3. Appellant's final enumeration of error that the assistant district attorney invited the accused to take a polygraph examination is not supported by the evidence. The appellant on direct examination made the statement that she wanted to take a polygraph examination. Pretermitting the question of whether the district attorney's offer to accommodate the appellant in her desires by furnishing a polygraph examiner was error, the trial court adequately instructed the jury that results of polygraph examinations are not admissible as evidence.
HILL, Justice, concurring specially.
The per curiam opinion omits a critical fact. With that fact included, I believe the majority's judgment is correct. Without it, I cannot agree that the trial court did not err in refusing to instruct on circumstantial evidence; i.e., "To warrant a conviction on circumstantial evidence, the proved facts shall not only be consistent with the hypothesis of guilt, but shall exclude every other reasonable hypothesis save that of the guilt of the accused." Code Ann. 38-109.
Where a person is charged with being a party to a crime by having driven the car in which the actual perpetrator got away, there are at least three possible hypotheses: (1) that the defendant was not the driver of the car (nonpresence, mistaken identification), (2) that the defendant drove the car but was not aware that the passenger had planned and committed a crime during the stop (mere presence, no participation), (3) that the defendant aided and abetted the actual perpetrator in the commission of the crime (presence plus participation; i.e., the defendant was a party to the crime). That is two hypotheses of innocence and one of guilt. Under these circumstances the jury should be instructed as to circumstantial evidence and the reasonable hypothesis rule. Code Ann. 38-109.
However, in the case before us the defendant testified that she was in Atlanta at the time of the robbery and was nowhere near the scene of the crime. Her testimony is critical to this decision because it eliminated hypothesis number 2 as being reasonable in this case, leaving only one possibility of innocence, to wit: mistaken identification, nonpresence. The jury was fully charged as to the main issue (alibi) and decided the identification question of presence/nonpresence against the defendant based on the testimony identifying the defendant in the car at the scene and about the time of the crime.
Hence, the defendant's testimony eliminated one reasonable hypothesis of innocence, leaving only the one hypothesis of innocence as to which the jury was fully charged, and thus under the circumstances of this case it was not reversible error to fail to charge the reasonable hypothesis rule.

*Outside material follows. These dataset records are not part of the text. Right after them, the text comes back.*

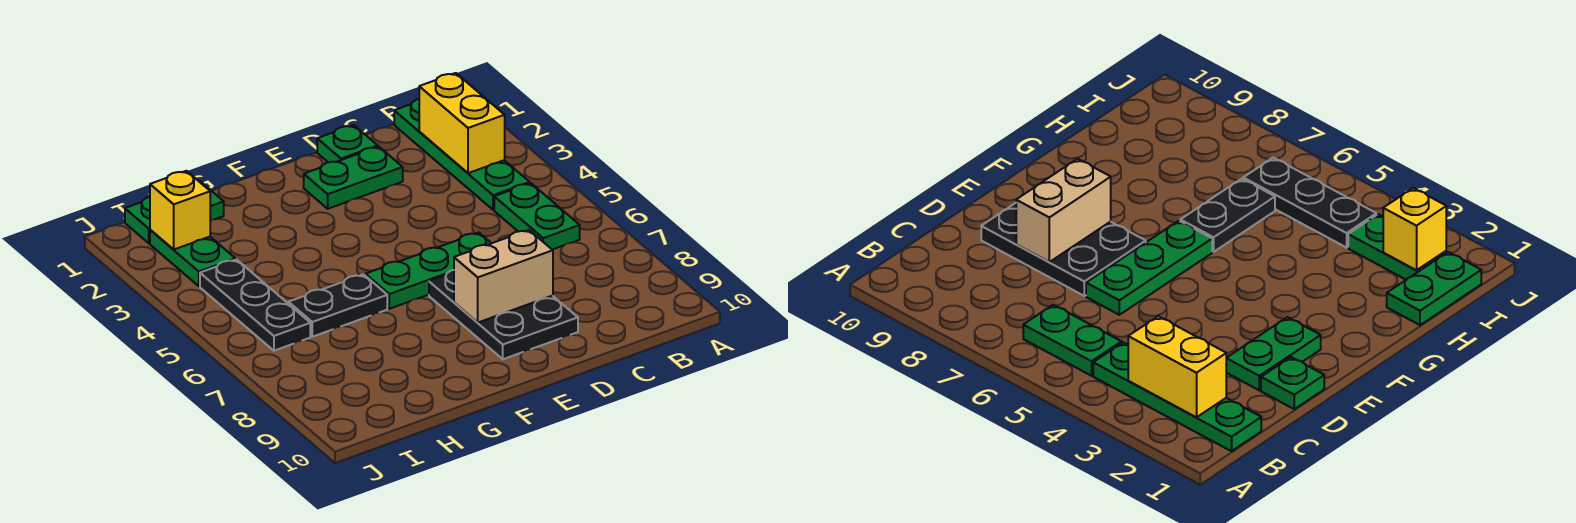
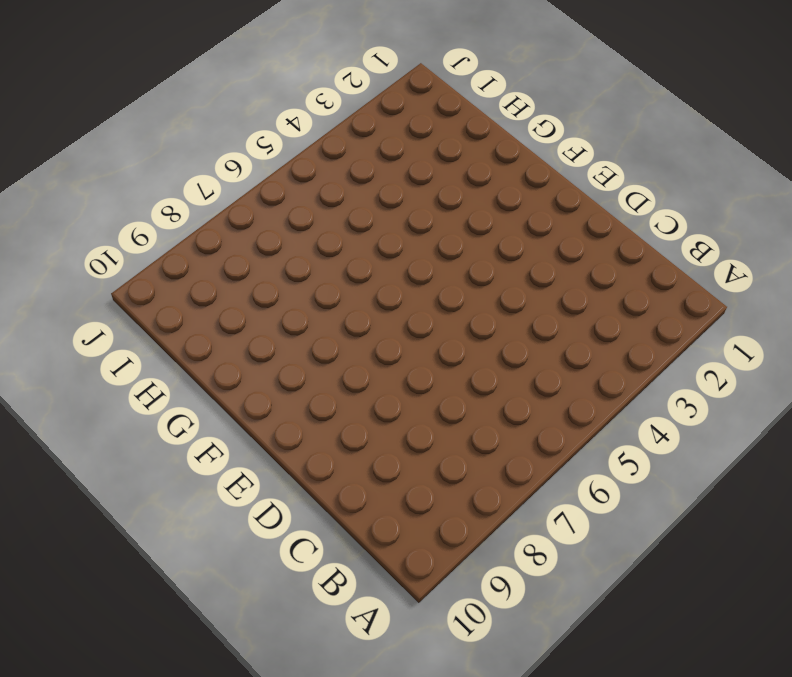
none -> green plate B1:B4 level 1
none -> green plate B5:B6 level 1
none -> green plate D1 level 1

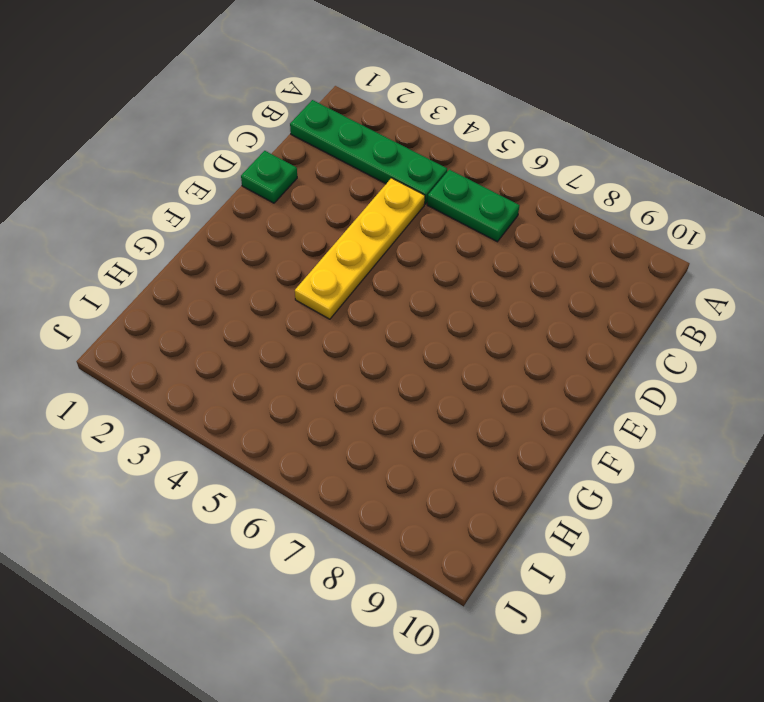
yellow plate C4:F4 level 1 -> none
none -> green plate D2:E2 level 1
none -> green plate D6:F6 level 1
none -> black plate D7:E9 level 1

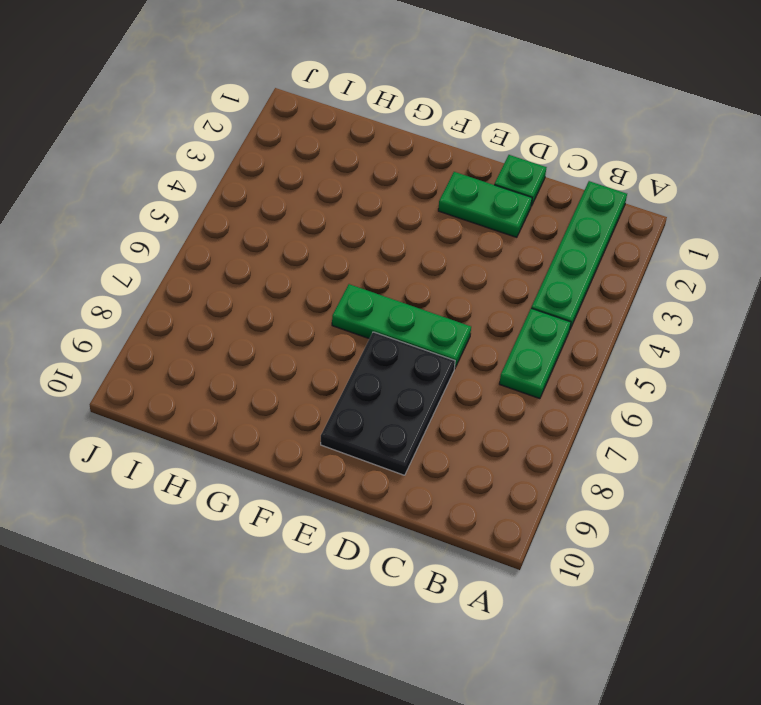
none -> black plate G6:H6 level 1
none -> green plate H1:I1 level 1
none -> green plate I2:I3 level 1

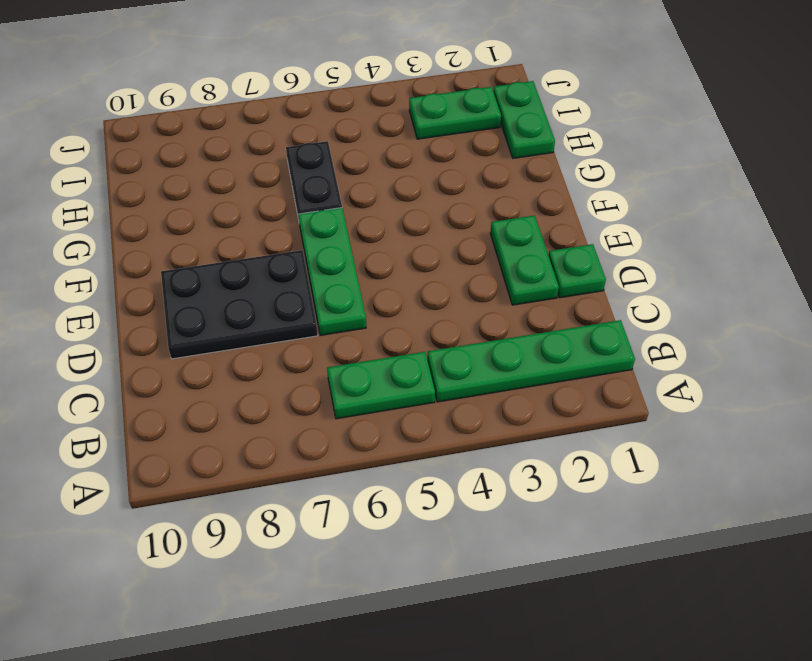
none -> black plate I4:I6 level 1
none -> yellow brick B2:B3 level 2
none -> tan brick D8:E8 level 2

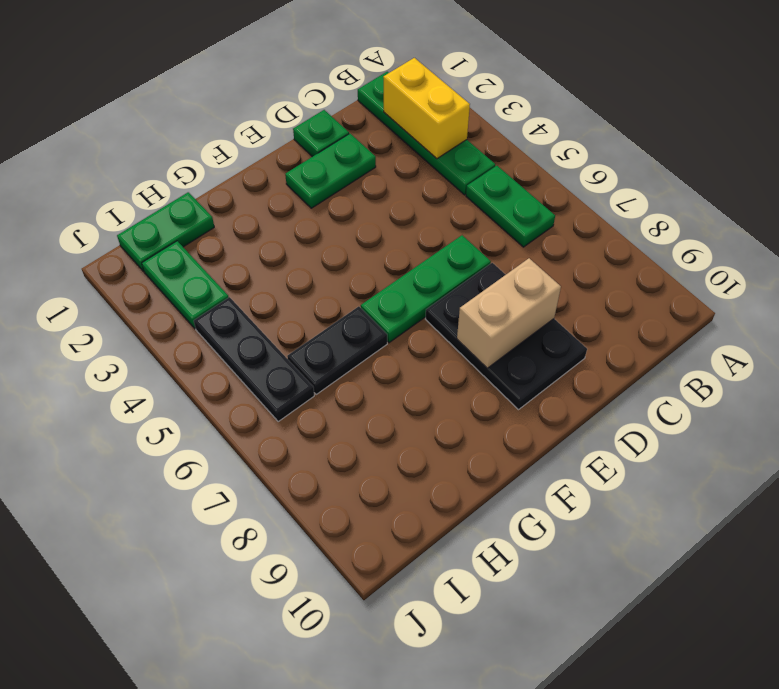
none -> yellow brick I2 level 2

INGRAM, Justice, dissenting.
I must dissent from Division 1 of the court's opinion (and to the judgment), as the requirements of Code Ann. 38-109 have been confused and misapplied in this case. The court's opinion states that, ". . . the evidence presented at trial is entirely sufficient to be completely consistent with the verdict of guilty. Based on this evidence, there is no other reasonable hypothesis other than the guilt of the accused."
Code Ann. 38-109 provides that: "[t]o warrant a conviction on circumstantial evidence, the proved facts shall not only be consistent with the hypothesis of guilt, but shall exclude every other reasonable hypothesis save that of the guilt of the accused." The fact that "the evidence presented at trial is entirely sufficient to be completely consistent with the verdict of guilty" is not enough to conclude that the evidence excludes every other reasonable hypothesis except guilt.
A review of the evidence from the trial court persuades me that this conviction is based entirely upon circumstantial evidence. Consequently, the provisions of Code Ann. 38-109 should have been explained to the jury in this case. I dissent.
I am authorized to state that Presiding Justice Undercofler joins in this dissent.
William H. Ison, District Attorney, James W. Bradley, Assistant District Attorney, Arthur K. Bolton, Attorney General, Daryl A. Robinson, Staff Assistant Attorney General, for appellee.
Mackay & Elliott, James A. Mackay, David L. G. King, Jr., for appellant.